While stating that the award will energise him to continue advocating for the weak and vulnerable in society, Kuppens expressed worry that though the violations of human rights, especially child and forced labour in tobacco is reducing, a lot needs to be done to ensure a complete elimination of the vice.
Speaking virtually from Germany, Human Rights Award of the city of Weimar president Pfarrer Dirk Bingener expressed concern with reports of inhuman and exploitative working conditions on the tobacco plantations in Malawi.

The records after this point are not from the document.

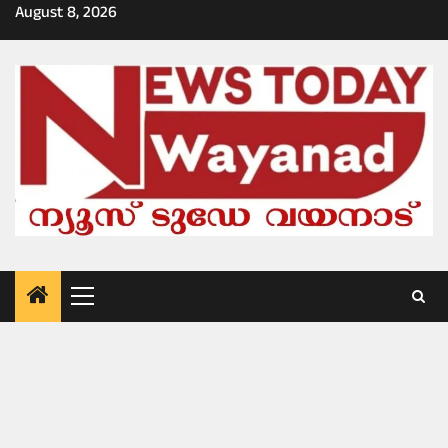
Skip
August 8, 2026
to
content
Primary
Menu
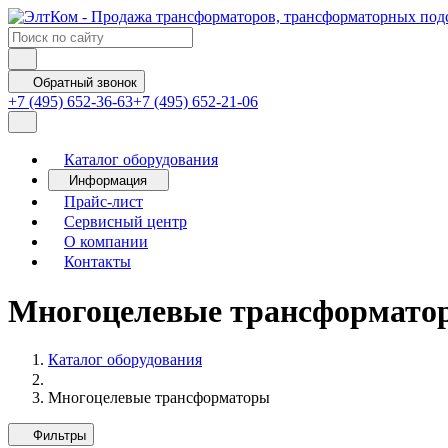
Обратный звонок
+7 (495) 652-36-63
+7 (495) 652-21-06
Каталог оборудования
Информация
Прайс-лист
Сервисный центр
О компании
Контакты
Многоцелевые трансформато
Каталог оборудования
Многоцелевые трансформаторы
Фильтры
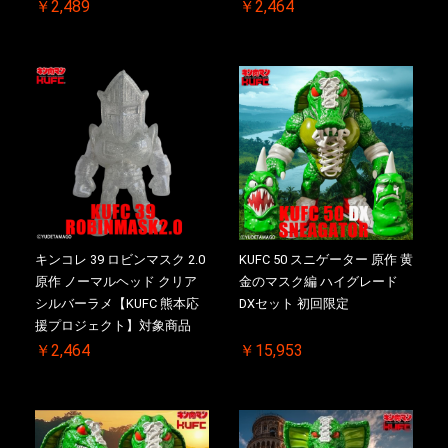
応援プロジェクト】対象商品
￥2,489
￥2,464
キンコレ 39 ロビンマスク 2.0
KUFC 50 スニゲーター 原作 黄
原作 ノーマルヘッド クリア
金のマスク編 ハイグレード
シルバーラメ【KUFC 熊本応
DXセット 初回限定
援プロジェクト】対象商品
￥2,464
￥15,953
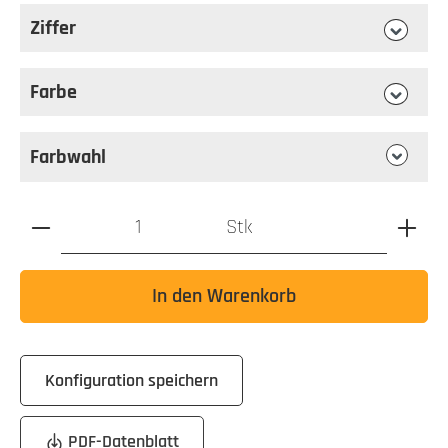
Ziffer
auswählen
Ziffer
Farbe
auswählen
Farbe
Farbwahl
Produkt Anzahl: Gib den gewünschten Wert ein oder benutz
Stk
In den Warenkorb
Konfiguration speichern
PDF-Datenblatt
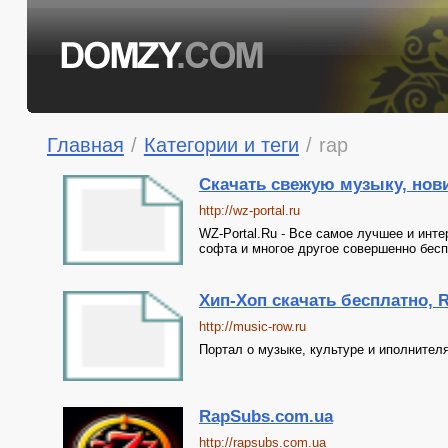
Главная
/
Категории и теги
/
rap
Скачать свежую музыку, нов
http://wz-portal.ru
WZ-Portal.Ru - Все самое лучшее и инте
софта и многое другое совершенно бесп
Хип-Хоп скачать бесплатно, R
http://music-row.ru
Портал о музыке, культуре и иполнителя
RapSubs.com.ua
http://rapsubs.com.ua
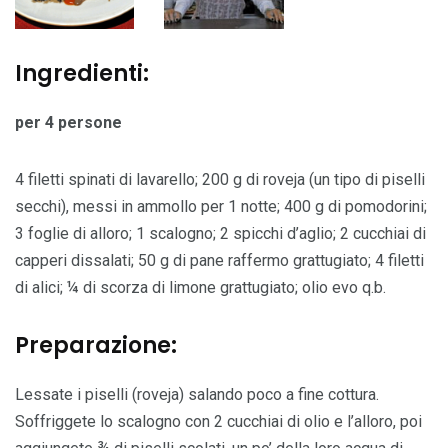
Ingredienti:
per 4 persone
4 filetti spinati di lavarello; 200 g di roveja (un tipo di piselli
secchi), messi in ammollo per 1 notte; 400 g di pomodorini;
3 foglie di alloro; 1 scalogno; 2 spicchi d’aglio; 2 cucchiai di
capperi dissalati; 50 g di pane raffermo grattugiato; 4 filetti
di alici; ¼ di scorza di limone grattugiato; olio evo q.b.
Preparazione:
Lessate i piselli (roveja) salando poco a fine cottura.
Soffriggete lo scalogno con 2 cucchiai di olio e l’alloro, poi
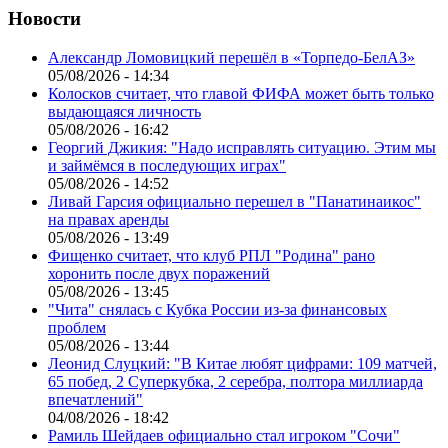
Новости
Александр Ломовицкий перешёл в «Торпедо-БелАЗ»
05/08/2026 - 14:34
Колосков считает, что главой ФИФА может быть только
выдающаяся личность
05/08/2026 - 16:42
Георгий Джикия: "Надо исправлять ситуацию. Этим мы
и займёмся в последующих играх"
05/08/2026 - 14:52
Ливай Гарсия официально перешел в "Панатинаикос"
на правах аренды
05/08/2026 - 13:49
Фищенко считает, что клуб РПЛ "Родина" рано
хоронить после двух поражений
05/08/2026 - 13:45
"Чита" снялась с Кубка России из-за финансовых
проблем
05/08/2026 - 13:44
Леонид Слуцкий: "В Китае любят цифрами: 109 матчей,
65 побед, 2 Суперкубка, 2 серебра, полтора миллиарда
впечатлений"
04/08/2026 - 18:42
Рамиль Шейдаев официально стал игроком "Сочи"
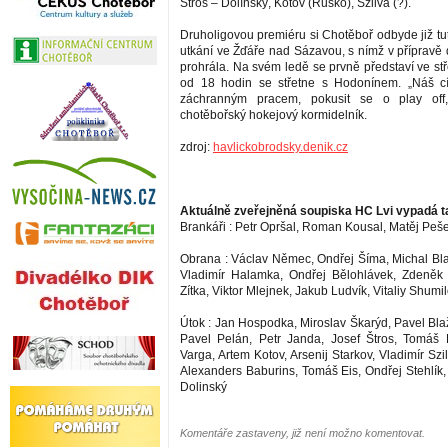
Štros – Dolínský, Kotov (Rusko), Szilva (?).
Druholigovou premiéru si Chotěboř odbyde již tu
utkání ve Žďáře nad Sázavou, s nímž v přípravě 
prohrála. Na svém ledě se prvně představí ve stř
od 18 hodin se střetne s Hodonínem. „Náš cí
záchranným pracem, pokusit se o play off,
chotěbořský hokejový kormidelník.
zdroj:
havlickobrodsky.denik.cz
Aktuálně zveřejněná soupiska HC Lvi vypadá t
Brankáři : Petr Opršal, Roman Kousal, Matěj Peše
Obrana : Václav Němec, Ondřej Šíma, Michal Blaž
Vladimír Halamka, Ondřej Bělohlávek, Zdeněk 
Zítka, Viktor Mlejnek, Jakub Ludvík, Vitaliy Shumi
Útok : Jan Hospodka, Miroslav Škarýd, Pavel Bla
Pavel Pelán, Petr Janda, Josef Štros, Tomáš 
Varga, Artem Kotov, Arsenij Starkov, Vladimír Szil
Alexanders Baburins, Tomáš Eis, Ondřej Stehlík, 
Dolinský
Komentáře zastaveny, již není možno komentovat.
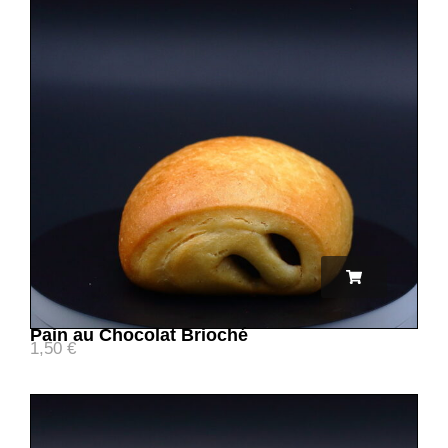
Pain au Chocolat Brioché
1,50
€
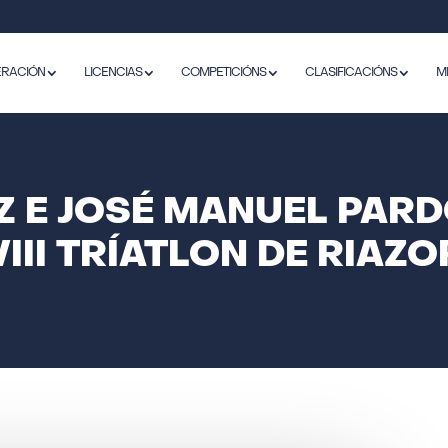
ERACIÓN
LICENCIAS
COMPETICIÓNS
CLASIFICACIÓNS
M
E JOSÉ MANUEL PARD
VIII TRÍATLON DE RIAZO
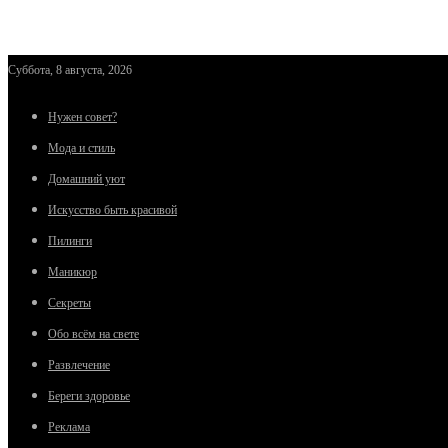
Суббота, 8 августа, 2026
Нужен совет?
Мода и стиль
Домашний уют
Искусство быть красивой
Пилинги
Маникюр
Секреты
Обо всём на свете
Развлечение
Береги здоровье
Реклама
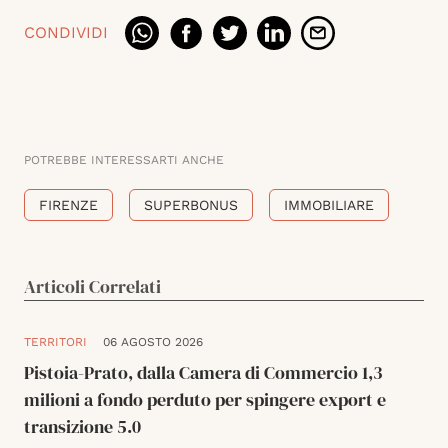
CONDIVIDI
POTREBBE INTERESSARTI ANCHE
FIRENZE
SUPERBONUS
IMMOBILIARE
Articoli Correlati
TERRITORI
06 AGOSTO 2026
Pistoia-Prato, dalla Camera di Commercio 1,3
milioni a fondo perduto per spingere export e
transizione 5.0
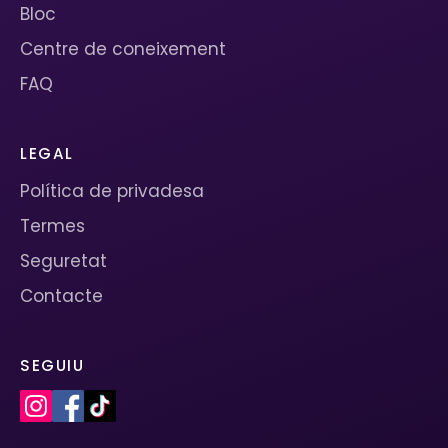
Bloc
Centre de coneixement
FAQ
LEGAL
Política de privadesa
Termes
Seguretat
Contacte
SEGUIU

He said the conditions pose health risks to workers from the toxic effects of tobacco leaves and the risks to girls and women of becoming victims of sexual violence and exploitation on the tobacco plantations.
In October, Malawi was elected into the United Nations Human Rights Council with 180 votes out of about 190 votes in the secret ballot. Each nation sitting on the council is charged with the responsibility of promoting and protecting human rights.
The Germany Government’s comments follow concerns of child and forced labour in the tobacco sector which influenced the implementation of the World Release Order last growing season by the United States of America Government on Malawi’s tobacco.
Meanwhile, authorities are working to ensure child labour free tobacco production in compliance with international standards using the Tobacco Industry Act.